11. Back to Mishna Avot

  • The various sources we have seen each define the prohibition of "בל תוסיף" in unique ways, but all agree that "making fences to the Torah" is not included in the prohibition, and is, in fact, a praiseworthy endeavor.
  • Why might it be specifically the "Men of the Great Assembly" who make a point of emphasizing the importance of Rabbinic safeguards?
  • Let's return to Pirkei Avot to see how Abarbanel answers this question. Scroll towards the end of his comments, to the third to last paragraph, beginning "האמנם מי אמר שלושת דברים האלה".

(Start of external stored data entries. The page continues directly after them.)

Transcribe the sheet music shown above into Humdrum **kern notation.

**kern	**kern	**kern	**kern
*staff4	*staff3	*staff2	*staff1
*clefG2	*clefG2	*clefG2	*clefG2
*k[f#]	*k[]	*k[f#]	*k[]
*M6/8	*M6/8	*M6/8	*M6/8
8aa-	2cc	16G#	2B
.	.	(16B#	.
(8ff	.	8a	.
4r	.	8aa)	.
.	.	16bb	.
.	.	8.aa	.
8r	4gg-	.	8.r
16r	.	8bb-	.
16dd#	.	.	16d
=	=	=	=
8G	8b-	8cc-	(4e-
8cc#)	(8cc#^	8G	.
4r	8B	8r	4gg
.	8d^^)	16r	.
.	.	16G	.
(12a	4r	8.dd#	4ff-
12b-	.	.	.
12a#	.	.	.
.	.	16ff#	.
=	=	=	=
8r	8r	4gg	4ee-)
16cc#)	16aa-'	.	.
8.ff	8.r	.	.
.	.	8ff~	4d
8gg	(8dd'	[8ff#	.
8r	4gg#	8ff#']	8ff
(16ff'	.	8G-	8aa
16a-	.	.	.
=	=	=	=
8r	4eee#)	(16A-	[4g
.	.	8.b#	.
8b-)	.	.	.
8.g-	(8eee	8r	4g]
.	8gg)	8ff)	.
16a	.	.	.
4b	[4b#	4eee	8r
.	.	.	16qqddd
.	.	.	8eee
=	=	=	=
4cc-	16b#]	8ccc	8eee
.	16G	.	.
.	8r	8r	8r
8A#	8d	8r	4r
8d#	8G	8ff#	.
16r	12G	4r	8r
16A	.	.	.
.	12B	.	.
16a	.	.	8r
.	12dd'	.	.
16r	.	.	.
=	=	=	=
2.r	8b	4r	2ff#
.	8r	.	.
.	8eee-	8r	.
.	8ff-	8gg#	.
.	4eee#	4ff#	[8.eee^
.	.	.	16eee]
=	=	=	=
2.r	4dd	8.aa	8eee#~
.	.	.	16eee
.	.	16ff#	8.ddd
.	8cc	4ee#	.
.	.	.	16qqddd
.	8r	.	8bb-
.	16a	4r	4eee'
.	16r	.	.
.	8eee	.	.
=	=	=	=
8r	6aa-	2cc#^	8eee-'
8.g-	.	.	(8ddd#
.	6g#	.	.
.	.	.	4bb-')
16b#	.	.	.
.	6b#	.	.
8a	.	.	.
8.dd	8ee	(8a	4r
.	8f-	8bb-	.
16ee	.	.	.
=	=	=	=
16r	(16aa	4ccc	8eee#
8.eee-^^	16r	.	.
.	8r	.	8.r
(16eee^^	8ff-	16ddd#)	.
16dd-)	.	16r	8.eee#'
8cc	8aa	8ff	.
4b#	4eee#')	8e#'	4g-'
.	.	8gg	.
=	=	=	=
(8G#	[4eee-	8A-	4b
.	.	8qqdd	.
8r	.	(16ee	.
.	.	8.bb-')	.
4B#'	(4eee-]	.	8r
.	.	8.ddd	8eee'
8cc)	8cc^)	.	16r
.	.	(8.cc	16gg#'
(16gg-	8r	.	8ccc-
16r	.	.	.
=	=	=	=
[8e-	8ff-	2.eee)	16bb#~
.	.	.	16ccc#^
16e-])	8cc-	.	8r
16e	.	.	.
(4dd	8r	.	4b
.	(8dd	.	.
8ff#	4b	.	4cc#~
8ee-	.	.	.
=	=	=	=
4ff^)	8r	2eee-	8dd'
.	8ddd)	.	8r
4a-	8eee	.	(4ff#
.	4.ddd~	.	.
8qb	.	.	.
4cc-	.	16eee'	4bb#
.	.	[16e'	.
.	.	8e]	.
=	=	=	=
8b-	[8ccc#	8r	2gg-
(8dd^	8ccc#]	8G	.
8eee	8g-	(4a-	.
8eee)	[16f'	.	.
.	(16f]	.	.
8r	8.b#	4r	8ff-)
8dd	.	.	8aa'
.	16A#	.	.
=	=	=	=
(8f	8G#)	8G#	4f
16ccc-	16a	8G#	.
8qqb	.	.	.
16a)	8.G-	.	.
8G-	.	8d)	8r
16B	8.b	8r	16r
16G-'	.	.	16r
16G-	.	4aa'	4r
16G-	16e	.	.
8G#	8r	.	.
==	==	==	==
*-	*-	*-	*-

12. Abarbanel and R. Wessely

  • According to Abarbanel, who actually suggests to whom that fences be made? Why? How does this suggestion relate to the Kuzari's understanding of who has the authority to make changes?
  • See also the commentary of R. Naftali Herz Wessely, Yein Levanon, midway through "ד"ה "עשו סייג לתורה, from the words "אלא אנשי כנסת הגדולה ראו בחכמתם".
  • According to him, to what types of fences is the Mishna specifically referring? Why were harsher punishments so necessary in the time of the Great Assembly and Greek rule?

13. A Different Take

  • Let's conclude our study of the Mishna by looking at the Meiri and Midrash Shemuel, who offer a somewhat nonconventional reading of the phrase "עשו סייג לתורה".
  • Turn to the Meiri, and begin several lines into the last paragraph of his comments, from the words "ובאבות דר"נ פ"ק פירשו עשה סייג לדברך" until "וכ״ש בדברי תורה".
  • According to him, what is the Mishna advising? What does it council regarding how to best teach and relay words of Torah?
  • How might this advice fit with the other two messages offered in the Mishna?

14. Knowing Your Students

  • Meiri suggests that the Mishna is advising that one make a fence to "words of Torah". When teaching, one must be aware of the audience, recognizing that sometimes more is less.
  • Compare also Midrash Shemuel. Scroll down to ד"ה "והעמידו תלמידים הרבה" and scan the paragraph that begins "ואפשר עוד שכוונת התנא לשלול".
  • R. Shemuel b. Yitzchak de Uceda's starting point is the second recommendation given by the Mishna, that one should have many students, even if not all are "proper". According to him, how does the instruction "עשו סייג לתורה" serve to complement (or, perhaps, mitigate) that rule?

14. Summary

  • This module has looked at four attempts to reconcile the Mishna's recommendation that one add safeguards to Torah with the prohibition of "בל תוסיף", which forbids adding to Torah.
  • Chizkuni limits the prohibition of Devarim 4 and 13, suggesting that it refers solely to the prohibition of idolatry. This narrow reading easily explains why Rabbinic safeguards are not considered a violation.
  • The Kuzari limits the law in another way, claiming that it is aimed only at laymen. Leaders such as sages, prophets, or priests, are not included and are, thus, free to enact laws as they deem necessary.
  • The Sifre narrows the scope of the prohibition in yet a third manner, asserting that it applies only to changing the form of an existing law. As such, Rabbinic enacting of new laws is not problematic.
  • Ramban, in contrast, does not limit the law and suggests that it relates to adjusting both existing commands and creating new ones. Rabbinic safeguards are exceptional only because the Torah itself commands that one put such fences in place.